Scottish arts agency grants break antitrust rules, publisher says in fast-track CAT suit

16 Dec 2019 12:00 am by Simon Zekaria

Scotland's principal arts funding agency is breaking antitrust rules with a key grant program and must be stopped, a Scottish publisher has urged judges in the latest test of fast-track procedures designed to give individuals and small businesses with competition-law grievances quick access to justice.

Strident Publishing filed an action last month against Creative Scotland, the Scottish government's development body for the arts and creative industries in Scotland. Strident director Keith Charters alleges that Creative Scotland has been handing out grants to rivals through its Open Project Fund, impending Strident's ability to compete fairly in the commercial book publishing market.

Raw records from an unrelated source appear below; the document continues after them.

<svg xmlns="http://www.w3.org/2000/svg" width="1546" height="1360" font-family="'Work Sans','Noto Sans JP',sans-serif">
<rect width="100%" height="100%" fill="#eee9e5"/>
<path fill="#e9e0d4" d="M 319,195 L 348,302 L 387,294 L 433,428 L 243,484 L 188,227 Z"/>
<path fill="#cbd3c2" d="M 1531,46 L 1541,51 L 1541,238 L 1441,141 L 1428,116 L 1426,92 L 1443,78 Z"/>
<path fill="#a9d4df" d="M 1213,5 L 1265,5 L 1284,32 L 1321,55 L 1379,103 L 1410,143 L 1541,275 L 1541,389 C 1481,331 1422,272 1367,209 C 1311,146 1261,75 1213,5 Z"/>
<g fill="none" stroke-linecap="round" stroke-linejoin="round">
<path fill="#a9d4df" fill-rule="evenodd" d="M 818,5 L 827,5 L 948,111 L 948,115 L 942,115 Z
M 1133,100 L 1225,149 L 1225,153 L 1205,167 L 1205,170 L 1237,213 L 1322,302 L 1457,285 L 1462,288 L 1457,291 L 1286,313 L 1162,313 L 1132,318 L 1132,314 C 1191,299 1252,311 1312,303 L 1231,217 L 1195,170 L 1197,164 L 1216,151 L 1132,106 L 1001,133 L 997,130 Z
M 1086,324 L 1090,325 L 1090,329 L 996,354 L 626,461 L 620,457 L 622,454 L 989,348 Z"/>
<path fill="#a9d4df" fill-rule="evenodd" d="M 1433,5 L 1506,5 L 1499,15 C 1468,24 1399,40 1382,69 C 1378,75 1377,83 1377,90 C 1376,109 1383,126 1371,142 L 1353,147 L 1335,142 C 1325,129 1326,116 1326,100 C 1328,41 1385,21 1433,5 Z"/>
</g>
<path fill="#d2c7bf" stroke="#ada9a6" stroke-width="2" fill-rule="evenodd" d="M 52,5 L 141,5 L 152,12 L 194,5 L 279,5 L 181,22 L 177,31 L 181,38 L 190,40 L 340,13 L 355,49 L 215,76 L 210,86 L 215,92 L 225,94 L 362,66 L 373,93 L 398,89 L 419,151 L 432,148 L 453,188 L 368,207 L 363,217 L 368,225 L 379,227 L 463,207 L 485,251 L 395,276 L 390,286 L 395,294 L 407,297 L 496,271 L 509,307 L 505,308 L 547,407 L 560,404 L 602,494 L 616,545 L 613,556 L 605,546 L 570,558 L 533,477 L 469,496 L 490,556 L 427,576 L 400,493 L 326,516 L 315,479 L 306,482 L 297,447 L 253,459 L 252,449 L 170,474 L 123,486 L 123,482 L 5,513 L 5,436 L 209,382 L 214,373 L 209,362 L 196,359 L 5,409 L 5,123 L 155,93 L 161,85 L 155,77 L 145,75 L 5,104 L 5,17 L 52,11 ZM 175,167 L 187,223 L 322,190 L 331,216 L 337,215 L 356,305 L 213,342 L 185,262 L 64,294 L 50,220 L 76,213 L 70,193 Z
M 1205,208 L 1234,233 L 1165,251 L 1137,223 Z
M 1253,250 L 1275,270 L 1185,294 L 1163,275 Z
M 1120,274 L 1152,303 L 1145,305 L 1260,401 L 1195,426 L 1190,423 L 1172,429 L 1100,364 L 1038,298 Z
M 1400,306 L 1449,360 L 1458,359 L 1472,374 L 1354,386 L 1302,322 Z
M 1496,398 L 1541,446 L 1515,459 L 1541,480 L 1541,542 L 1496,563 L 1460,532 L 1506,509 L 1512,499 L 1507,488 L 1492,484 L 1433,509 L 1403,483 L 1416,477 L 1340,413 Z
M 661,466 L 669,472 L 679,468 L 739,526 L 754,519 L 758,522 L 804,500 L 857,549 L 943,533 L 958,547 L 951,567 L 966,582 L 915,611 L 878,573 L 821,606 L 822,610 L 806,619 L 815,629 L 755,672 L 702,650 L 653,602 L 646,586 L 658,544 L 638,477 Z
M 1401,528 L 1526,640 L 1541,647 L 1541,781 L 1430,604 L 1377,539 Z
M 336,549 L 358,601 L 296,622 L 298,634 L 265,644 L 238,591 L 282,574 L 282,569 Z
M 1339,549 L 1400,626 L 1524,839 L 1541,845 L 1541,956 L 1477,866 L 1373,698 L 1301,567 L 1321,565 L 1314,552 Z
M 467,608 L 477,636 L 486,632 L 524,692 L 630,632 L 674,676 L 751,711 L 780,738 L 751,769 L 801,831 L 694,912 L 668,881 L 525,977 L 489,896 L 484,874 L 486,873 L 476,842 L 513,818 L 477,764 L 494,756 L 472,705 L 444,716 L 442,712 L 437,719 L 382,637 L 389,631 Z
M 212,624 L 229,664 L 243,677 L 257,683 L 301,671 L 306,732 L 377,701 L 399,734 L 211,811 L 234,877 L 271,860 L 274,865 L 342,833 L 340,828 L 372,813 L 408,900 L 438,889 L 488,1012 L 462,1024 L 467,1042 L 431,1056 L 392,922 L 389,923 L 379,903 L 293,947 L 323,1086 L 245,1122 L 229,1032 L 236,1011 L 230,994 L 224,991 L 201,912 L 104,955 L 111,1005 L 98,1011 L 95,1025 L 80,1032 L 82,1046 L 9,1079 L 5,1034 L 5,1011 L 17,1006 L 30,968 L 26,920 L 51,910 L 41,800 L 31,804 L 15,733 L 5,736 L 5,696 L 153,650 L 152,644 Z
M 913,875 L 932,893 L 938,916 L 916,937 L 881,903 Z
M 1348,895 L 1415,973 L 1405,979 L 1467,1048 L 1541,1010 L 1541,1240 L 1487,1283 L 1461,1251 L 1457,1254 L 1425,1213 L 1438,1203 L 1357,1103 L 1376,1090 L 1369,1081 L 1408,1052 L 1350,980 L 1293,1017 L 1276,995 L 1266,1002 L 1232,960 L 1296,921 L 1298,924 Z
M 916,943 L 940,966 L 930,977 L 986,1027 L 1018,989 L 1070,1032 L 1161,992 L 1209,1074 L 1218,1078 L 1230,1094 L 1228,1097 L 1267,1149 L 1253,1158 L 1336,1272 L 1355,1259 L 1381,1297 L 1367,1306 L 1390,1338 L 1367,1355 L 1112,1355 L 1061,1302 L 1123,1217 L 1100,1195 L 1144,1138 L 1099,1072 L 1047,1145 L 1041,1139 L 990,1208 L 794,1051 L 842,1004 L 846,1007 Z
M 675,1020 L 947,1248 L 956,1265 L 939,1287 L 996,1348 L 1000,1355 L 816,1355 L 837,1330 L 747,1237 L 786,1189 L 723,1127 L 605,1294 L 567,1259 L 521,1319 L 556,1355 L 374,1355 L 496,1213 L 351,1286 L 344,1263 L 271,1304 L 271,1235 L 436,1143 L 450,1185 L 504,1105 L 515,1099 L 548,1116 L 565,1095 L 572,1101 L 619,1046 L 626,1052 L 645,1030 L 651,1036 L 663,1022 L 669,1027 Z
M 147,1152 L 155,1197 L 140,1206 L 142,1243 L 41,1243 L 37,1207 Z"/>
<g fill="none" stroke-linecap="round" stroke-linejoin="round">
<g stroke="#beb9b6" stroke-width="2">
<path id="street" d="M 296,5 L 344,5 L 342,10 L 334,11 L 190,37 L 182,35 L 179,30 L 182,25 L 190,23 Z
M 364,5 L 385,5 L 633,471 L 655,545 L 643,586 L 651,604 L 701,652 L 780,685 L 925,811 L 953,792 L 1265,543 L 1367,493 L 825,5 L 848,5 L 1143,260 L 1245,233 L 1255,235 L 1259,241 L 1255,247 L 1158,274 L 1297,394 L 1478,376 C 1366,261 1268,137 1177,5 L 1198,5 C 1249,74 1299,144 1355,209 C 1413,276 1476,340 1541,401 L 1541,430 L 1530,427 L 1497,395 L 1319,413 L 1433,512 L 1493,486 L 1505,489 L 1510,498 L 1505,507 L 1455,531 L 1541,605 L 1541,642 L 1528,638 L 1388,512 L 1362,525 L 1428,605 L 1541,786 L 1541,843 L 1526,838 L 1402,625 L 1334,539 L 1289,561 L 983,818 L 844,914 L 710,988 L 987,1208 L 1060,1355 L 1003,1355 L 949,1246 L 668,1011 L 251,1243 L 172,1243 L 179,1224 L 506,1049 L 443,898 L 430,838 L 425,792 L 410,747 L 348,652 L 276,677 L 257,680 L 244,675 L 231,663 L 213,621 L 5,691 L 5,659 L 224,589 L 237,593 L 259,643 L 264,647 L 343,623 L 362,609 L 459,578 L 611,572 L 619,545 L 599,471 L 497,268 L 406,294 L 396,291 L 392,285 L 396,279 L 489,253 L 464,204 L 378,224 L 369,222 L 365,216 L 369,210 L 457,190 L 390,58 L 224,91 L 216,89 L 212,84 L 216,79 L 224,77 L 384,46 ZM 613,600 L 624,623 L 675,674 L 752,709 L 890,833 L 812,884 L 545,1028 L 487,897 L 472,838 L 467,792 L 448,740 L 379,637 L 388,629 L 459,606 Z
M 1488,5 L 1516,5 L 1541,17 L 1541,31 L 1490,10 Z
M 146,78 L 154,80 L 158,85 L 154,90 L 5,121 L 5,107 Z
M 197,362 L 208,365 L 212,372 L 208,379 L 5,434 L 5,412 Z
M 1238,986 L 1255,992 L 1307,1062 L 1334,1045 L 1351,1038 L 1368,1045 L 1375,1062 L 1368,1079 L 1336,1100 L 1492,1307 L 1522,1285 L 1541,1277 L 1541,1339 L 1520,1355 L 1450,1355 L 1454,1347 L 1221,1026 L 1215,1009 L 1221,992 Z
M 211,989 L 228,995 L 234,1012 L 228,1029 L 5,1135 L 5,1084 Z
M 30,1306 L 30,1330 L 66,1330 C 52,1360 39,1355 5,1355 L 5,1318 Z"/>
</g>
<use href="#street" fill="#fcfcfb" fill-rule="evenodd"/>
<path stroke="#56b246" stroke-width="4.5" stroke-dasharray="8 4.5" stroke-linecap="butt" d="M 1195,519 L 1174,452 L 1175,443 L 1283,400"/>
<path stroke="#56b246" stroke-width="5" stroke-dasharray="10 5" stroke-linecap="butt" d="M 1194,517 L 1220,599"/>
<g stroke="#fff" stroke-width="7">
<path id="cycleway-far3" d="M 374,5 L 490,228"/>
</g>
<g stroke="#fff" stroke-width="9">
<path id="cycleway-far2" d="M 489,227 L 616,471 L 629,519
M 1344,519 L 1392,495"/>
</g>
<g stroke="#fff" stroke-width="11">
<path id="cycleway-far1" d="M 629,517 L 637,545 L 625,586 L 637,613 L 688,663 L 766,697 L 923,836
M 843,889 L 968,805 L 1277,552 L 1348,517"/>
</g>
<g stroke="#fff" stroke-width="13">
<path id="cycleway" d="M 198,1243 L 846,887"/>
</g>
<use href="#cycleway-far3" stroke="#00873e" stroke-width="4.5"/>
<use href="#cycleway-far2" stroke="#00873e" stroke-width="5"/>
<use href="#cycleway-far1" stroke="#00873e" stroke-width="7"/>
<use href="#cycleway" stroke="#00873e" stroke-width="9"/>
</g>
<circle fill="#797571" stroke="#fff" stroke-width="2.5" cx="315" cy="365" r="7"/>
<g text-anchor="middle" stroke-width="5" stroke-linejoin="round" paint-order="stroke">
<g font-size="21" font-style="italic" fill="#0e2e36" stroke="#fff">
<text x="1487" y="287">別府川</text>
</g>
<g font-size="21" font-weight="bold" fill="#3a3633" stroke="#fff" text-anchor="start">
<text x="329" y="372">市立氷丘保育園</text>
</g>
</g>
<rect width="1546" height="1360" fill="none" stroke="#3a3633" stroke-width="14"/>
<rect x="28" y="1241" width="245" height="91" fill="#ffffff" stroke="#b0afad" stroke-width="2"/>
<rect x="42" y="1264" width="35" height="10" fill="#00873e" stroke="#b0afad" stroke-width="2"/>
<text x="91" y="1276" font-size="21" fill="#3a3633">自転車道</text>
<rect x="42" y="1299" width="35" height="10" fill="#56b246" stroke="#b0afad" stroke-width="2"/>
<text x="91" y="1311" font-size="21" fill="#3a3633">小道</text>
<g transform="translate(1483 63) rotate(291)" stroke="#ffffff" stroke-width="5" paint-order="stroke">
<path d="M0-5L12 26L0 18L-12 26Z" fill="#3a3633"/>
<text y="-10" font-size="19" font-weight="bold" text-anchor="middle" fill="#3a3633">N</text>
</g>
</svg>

Strident, an independent book publisher based near Glasgow, has called on the Competition Appeal Tribunal, the UK's specialized antitrust court, to "compel" Creative Scotland to "comply with the law."

A three-judge CAT panel held a hearing today in Edinburgh at the Court of Session, to iron out procedural matters as part of managing the claim to trial.

Fast-tracking debate

Under the CAT's rules for a fast-tracked damages claim, substantive issues must be heard in court within six months of filing. That quick timetable to trial reflects the aim of the regime: to encourage individuals and small businesses to seek legal redress and avoid lengthy and costly litigation.

But the regime is in its infancy and therefore has been sparingly used so far since new consumer laws were enforced four years ago. It has seen a pioneer dispute brought to trial, which pitted online educational service Socrates Training against the Law Society of England and Wales. Other cases have settled ahead of proceedings, including a claim by mattress makers.

With only a handful of lawsuits to date considered for fast-tracking, Strident's claim is likely to raise questions as to both the strictness and suitability of the criteria considered appropriate for that status. Those criteria cover multiple factors: from complexity of the case to the status of the parties, as well as case urgency, disclosure requirements and the provision of evidence.

'Nationalized publisher'

In its complaint, Strident says that Creative Scotland abused its dominant market position through investment finance, or funding provided to create income-generating assets, such as books. It alleges that the financing provided to a trio of publishers, including rival Sandstone Press, breached competition rules because funds were used to underwrite losses.

With its claim focused on Sandstone, Strident says around three-quarters of finance to the value of 410,000 pounds ($547,000) provided to Sandstone by Creative Scotland over several years was "swallowed up" by losses accrued pre-funding. "Rather than require Sandstone to cut its overheads, CS funded more staff," Strident says.

Strident complains also that Creative Scotland made further financing available to Sandstone this year by coordinating a rescue package for the company with Highlands and Islands Enterprise, the Scottish government's economic and community development agency. Strident alleges that this committed Scotland's taxpayers to supporting Sandstone to the value of 600,000 pounds.

Sandstone has effectively become a "nationalized publisher," skewing the market for others, Charters alleges, and Creative Scotland has displayed "anticompetitive behavior" that has disadvantaged "viable competitors" due to an approach that "an unviable competitor like Sandstone should succeed no matter the cost to taxpayers, consumers or its competitors."

Strident's compensation demand isn't disclosed, but the publisher said the claim is over "damage to Strident's authors' livelihoods." The extent to which Creative Scotland's actions have "distorted competition is hard to overstate," it said.

Creative Scotland has argued that its funding arrangements are exempt from competition rules, according to Strident. But only funding actions explicitly required by law can be exempt, Strident responded — and that wasn't the case with the agency's investment finance.

In the fiscal year to 2020, its overall budget for the Open Project Fund, which is open to individuals, groups and organizations, is around 8.5 million pounds, most of which is sourced from National Lottery funding. Creative Scotland's other main source of funding is the Scottish government.

Neither Creative Scotland nor Sandstone were immediately available for comment.

The case reference is 1335/5/7/19 Strident Publishing Limited v Creative Scotland.